Where the material transcends itself and ceases to be material

Tue 15 May 2007 Music to My Ears Posted by larvalsubjects
Lars and company have invited me to speak at Newcastle University in the UK for the 3rd Symposium in the Music, Philosophy and Vernacular series in November. I suppose I’ll finally have to get a passport now and come up with something to say about music from a suitably hip continental perspective. Actually I’ve been wishing to discuss the symptomatic role that music plays in Plato’s Republic and up through the writings of Augustine and Plotinus for some time now, as there music seems to occupy an odd position between the fallen material world and the world of logos or the intellect.

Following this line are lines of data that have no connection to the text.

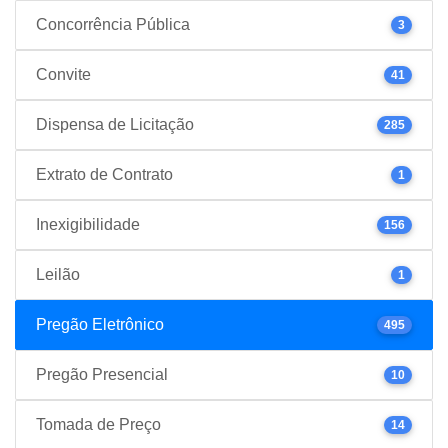
Concorrência Pública
3
Convite
41
Dispensa de Licitação
285
Extrato de Contrato
1
Inexigibilidade
156
Leilão
1
Pregão Eletrônico
495
Pregão Presencial
10
Tomada de Preço
14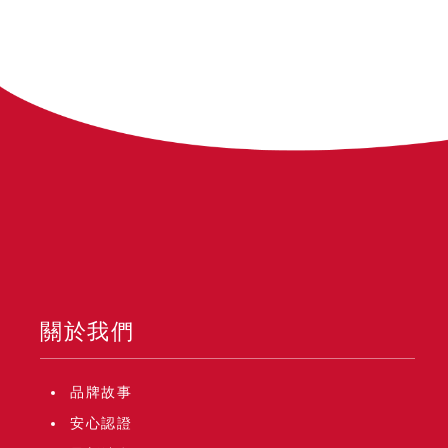
關於我們
品牌故事
安心認證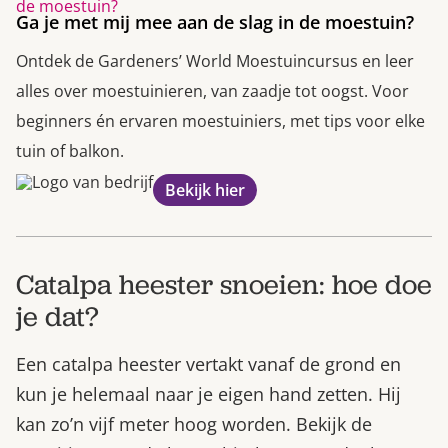
Ga je met mij mee aan de slag in de moestuin?
Ontdek de Gardeners’ World Moestuincursus en leer
alles over moestuinieren, van zaadje tot oogst. Voor
beginners én ervaren moestuiniers, met tips voor elke
tuin of balkon.
Bekijk hier
Catalpa heester snoeien: hoe doe
je dat?
Een catalpa heester vertakt vanaf de grond en
kun je helemaal naar je eigen hand zetten. Hij
kan zo’n vijf meter hoog worden. Bekijk de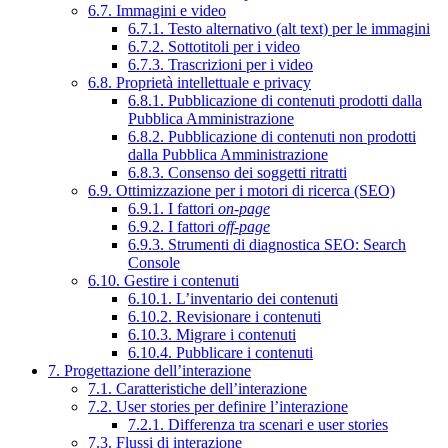
6.7. Immagini e video
6.7.1. Testo alternativo (alt text) per le immagini
6.7.2. Sottotitoli per i video
6.7.3. Trascrizioni per i video
6.8. Proprietà intellettuale e privacy
6.8.1. Pubblicazione di contenuti prodotti dalla
Pubblica Amministrazione
6.8.2. Pubblicazione di contenuti non prodotti
dalla Pubblica Amministrazione
6.8.3. Consenso dei soggetti ritratti
6.9. Ottimizzazione per i motori di ricerca (SEO)
6.9.1. I fattori
on-page
6.9.2. I fattori
off-page
6.9.3. Strumenti di diagnostica SEO: Search
Console
6.10. Gestire i contenuti
6.10.1. L’inventario dei contenuti
6.10.2. Revisionare i contenuti
6.10.3. Migrare i contenuti
6.10.4. Pubblicare i contenuti
7. Progettazione dell’interazione
7.1. Caratteristiche dell’interazione
7.2. User stories per definire l’interazione
7.2.1. Differenza tra scenari e user stories
7.3. Flussi di interazione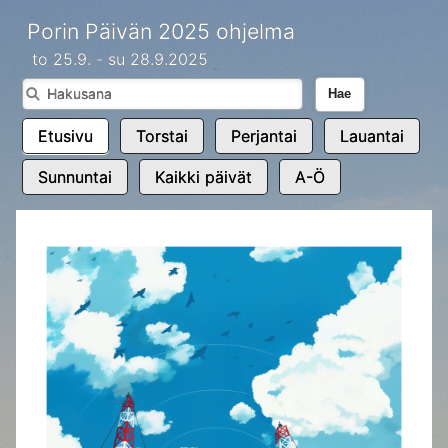
Porin Päivän 2025 ohjelma
to 25.9. - su 28.9.2025
Hae
Etusivu
Torstai
Perjantai
Lauantai
Sunnuntai
Kaikki päivät
A-Ö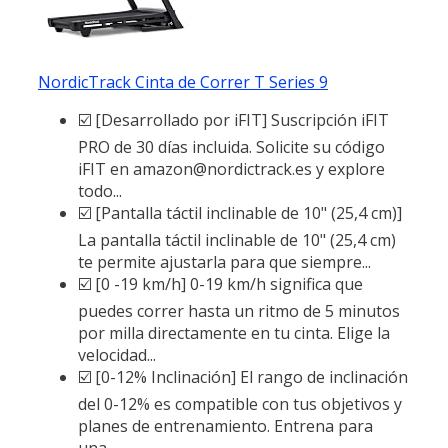
NordicTrack Cinta de Correr T Series 9
☑️ [Desarrollado por iFIT] Suscripción iFIT
PRO de 30 días incluida. Solicite su código
iFIT en amazon@nordictrack.es y explore
todo...
☑️ [Pantalla táctil inclinable de 10" (25,4 cm)]
La pantalla táctil inclinable de 10" (25,4 cm)
te permite ajustarla para que siempre...
☑️ [0 -19 km/h] 0-19 km/h significa que
puedes correr hasta un ritmo de 5 minutos
por milla directamente en tu cinta. Elige la
velocidad...
☑️ [0-12% Inclinación] El rango de inclinación
del 0-12% es compatible con tus objetivos y
planes de entrenamiento. Entrena para
una...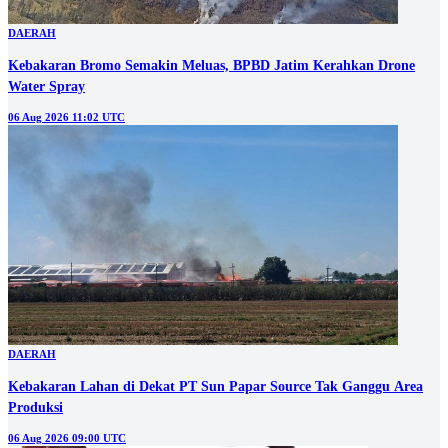
DAERAH
Kebakaran Bromo Semakin Meluas, BPBD Jatim Kerahkan Drone
Water Spray
06 Aug 2026 11:02 UTC
DAERAH
Kebakaran Lahan di Dekat PT Sun Papar Source Tak Ganggu Area
Produksi
06 Aug 2026 09:00 UTC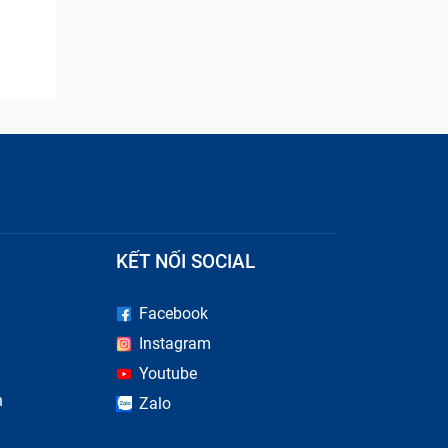
KẾT NỐI SOCIAL
Facebook
Instagram
iến mà
Youtube
n
Zalo
 khiến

Music, in this view, inhabits the edge of materiality or that point of materiality where the material transcends itself and ceases to be material. Not only is music the most mathematical of all the arts, but it is that art that is least attached to the five senses due to the unique temporal structure that renders a musical refrain simultaneously something that unfolds in time while nonetheless being a unity with itself that can only be grasped through operations of thought. As such, the musical requires an operation of the intellect to be grasped or a movement beyond appearances. It will be recalled that Plato, in the Phaedo, will argue that all philosophy is a preparation for death and that the philosopher lives his life as if he were already dead.
By this Plato is referring to the necessity of cultivating the soul through a purification of the soul that separates it from the body, where the body refers to anything having to do with the sensations and the passions. This will lead to elaborate discussions of what sort of music and poetry is permissible in the Republic, and a categorical rejection of certain rhythms and the flute due to the manner in which these meters and instruments excite the passions and incite a sort of madness. Augustine will later make similar points about music, discerning the study of certain musical structures and grammatical patterns as a necessary stage in the cultivation of the soul that separates it from the body.
You didn’t think Catholic church services were so somber and boring because the early founders of the church lived in boring times, did you? Of course these are only vague thoughts and I’m not sure what the cash value of all this would be. The question would be one of pushing past this dualistic tradition and discerning, in this strange relation to music, a symptom that both belongs to a certain metaphysics and upsets that metaphysics. I’ll have to wait and see what the actual theme of the series will be this year. It appears I need to send Lars, the Newcastle staff, and the students even more love letters than I already do. Perhaps Anthony will stop being angry with me and we can share a pint. I’m both tremendously excited and honored. It’s nice to be appreciated. Especially when it isn’t deserved.